Imagine you have four stimuli in a given experiment, where on every trial they appear in a combination of two. Data then should be in the following format:
participant = {
"trials": np.array(
[[2, 3],
[1, 4],
[3, 2],
[4, 1],
[2, 3],
[2, 3],
[1, 4],
[3, 2],
[4, 1],
[2, 3]]
),
"feedback": np.array([[1], [0], [1], [0], [1], [1], [0], [1], [0], [1]]),
"observed": np.array([[1], [0], [1], [0], [1], [1], [0], [1], [0], [1]])
}
In this example, the trials
key contains a list of all trials or states in the experiment or environment. Each trial is a list of two values, representing stimuli that appeared on that trial. The feedback
key contains a list of feedback values, where 1
means the participant responded correctly and 0
means the participant responded incorrectly. The observed
key contains a list of observed values, which are the same as the feedback values in this case. The only mandatory field that we need you to specify is the observed
key, which must be your dependent variables.
Note that the first dimension of the keys in the dictionary indexes the trials!
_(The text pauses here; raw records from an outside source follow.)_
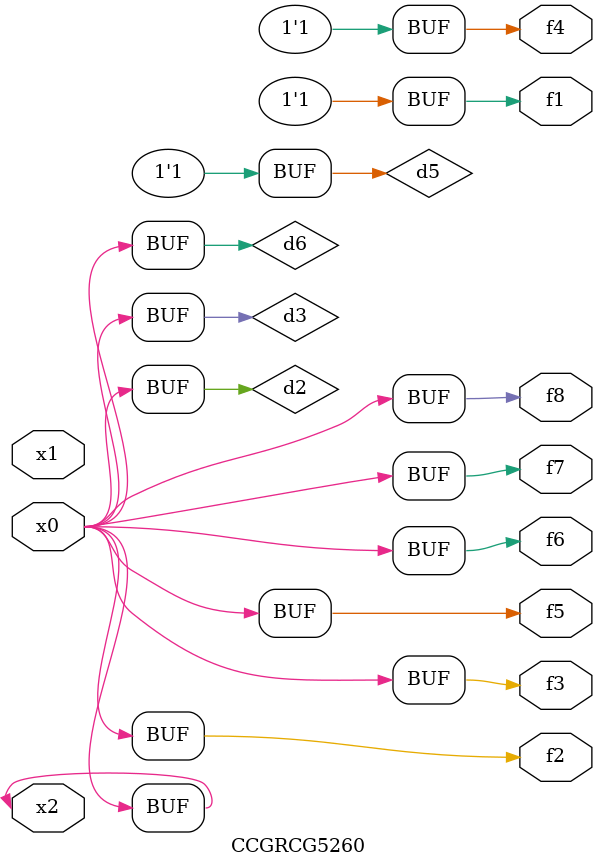
<source format=v>
module CCGRCG5260(
	input x0, x1, x2,
	output f1, f2, f3, f4, f5, f6, f7, f8
);

	wire d1, d2, d3, d4, d5, d6;

	xnor (d1, x2);
	buf (d2, x0, x2);
	and (d3, x0);
	xnor (d4, x1, x2);
	nand (d5, d1, d3);
	buf (d6, d2, d3);
	assign f1 = d5;
	assign f2 = d6;
	assign f3 = d6;
	assign f4 = d5;
	assign f5 = d6;
	assign f6 = d6;
	assign f7 = d6;
	assign f8 = d6;
endmodule

</source>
This is important because cpm
will only loop through the first dimension!
You can also include additional variables in the data dictionary, such as participant id, reaction times. There is also no limits to what data you might include in the dictionary, as long as you have the observed
key and everything else represents trial-by-trial information. What you include will largely depend on the model you are using.
Models in cpm
will loop through each element in the keys and use the information to compute whatever is specified in the model. Note that, in cpm
, we determine the number of trials/states by the length of the first dimension of the keys in the dictionary. cpm
will take all the lengths of the keys in the dictionary and selects the maximum length as the number of trials/states.
Convert your data from csv-type representation (pandas.DataFrame) to dictionaries
Most of us import data as a pandas.DataFrame
from a csv. This usually looks something like this.
stimulus_left stimulus_right reward_left reward_right ppt
0 4 3 0.0 1.0 1
1 1 4 0.0 1.0 1
2 4 2 0.0 0.0 1
3 1 2 1.0 1.0 1
4 4 3 0.0 0.0 1
... ... ... ... ... ...
5995 1 2 1.0 0.0 100
5996 3 1 0.0 1.0 100
5997 4 2 1.0 0.0 100
5998 2 4 0.0 0.0 100
5999 1 3 1.0 1.0 100
cpm
provides utilities to convert this type of representation to the right format.
import pandas as pd
from cpm.utils import pandas_to_dict
dta = pd.read_csv("my_data.csv")
experiment = pandas_to_dict(dta, participant="ppt", stimuli='stim', feedback='reward', observed='response')
[
{
"trials":
array([[4, 3],
[1, 4],
[4, 2],
[1, 2],
[4, 3],
[3, 4],
[2, 3],
[3, 4],
...
...
[0., 1.],
[0., 1.],
[0., 1.],
[1., 1.],
[1., 0.],
[1., 1.],
[1., 1.],
[0., 0.]]),
"ppt" : 1,
},
]